Notice that all the conditions above are harmful and mostly unpleasant to the eye, but with the right evolutionary pressures you could have a more perfectly "demon" lookalike. If a succubus/incubus appearance causes the person to have more offspring, for example, evolution will push appearance that way. Why not everyone is a succubus, then, might be because either such people are killed due to superstition, or because the agent that causes such changes also causes a lot of harm in some other way. If all the agent did was beneficial to the host, it would be mutualism or commensalism, not parasitism.
Finally, succubi and incubi are known for either requiring sex to live, or to obtain strength. It might just be the stuff of legends, with the hormonal changes caused by the parasite resulting in a second puberty (except that now you are above legal age, so hooking up with people is easier).

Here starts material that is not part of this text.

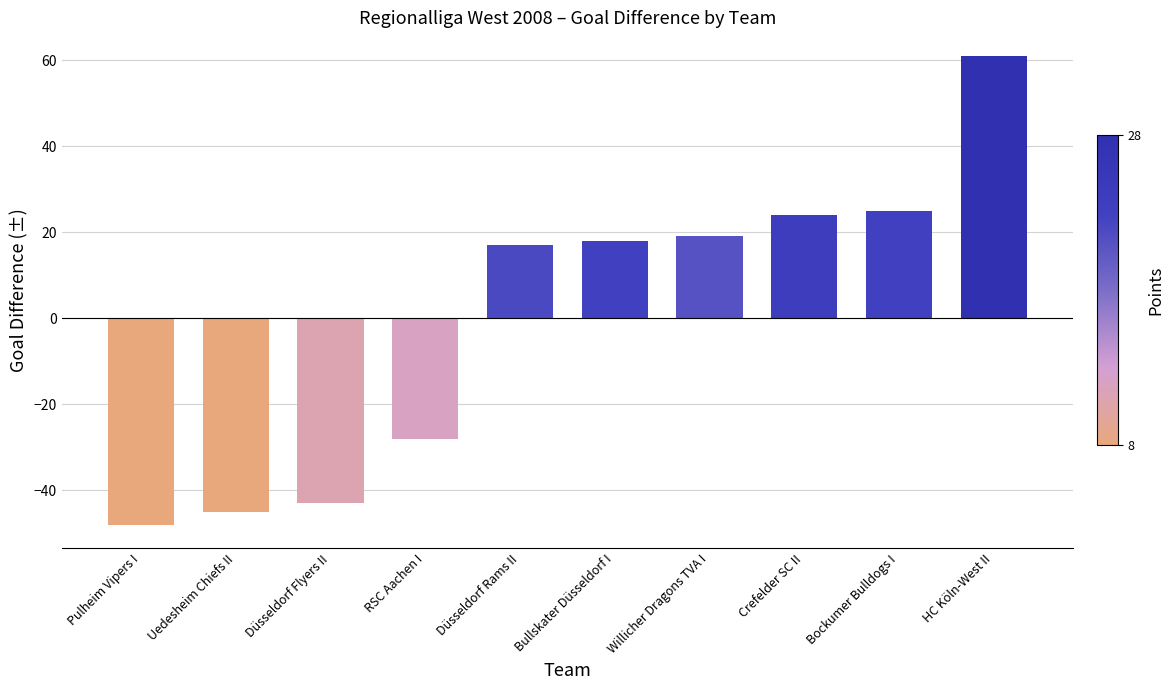

What is the maximum value shown in the chart?

61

Toxoplasma is a parasite of cats that is known to thrive in humans. There are many papers that say it affects human behaviour, and some that say it doesn't. Whether it is true or not in our world, it can be true in yours. Here is what a paper published Schizophrenia Bulletin of the Oxford University has to say about it:
Consistent and significant differences in Cattell's personality factors were found between Toxoplasma-infected and -uninfected subjects in 9 of 11 studies, and these differences were not the same for men and women. After using the Bonferroni correction for multiple tests, the personality of infected men showed lower superego strength (rule consciousness) and higher vigilance (factors G and L on Cattell's 16PF). Thus, the men were more likely to disregard rules and were more expedient, suspicious, jealous, and dogmatic. The personality of infected women, by contrast, showed higher warmth and higher superego strength (factors A and G on Cattell's 16PF), suggesting that they were more warm hearted, outgoing, conscientious, persistent, and moralistic. Both men and women had significantly higher apprehension (factor O) compared with the uninfected controls.
It is also known to drive testosterone levels up in male rodents. If a microbe is able to do that, it might also be able to drive a person's sex drive up given the necessary evolutionary pressures.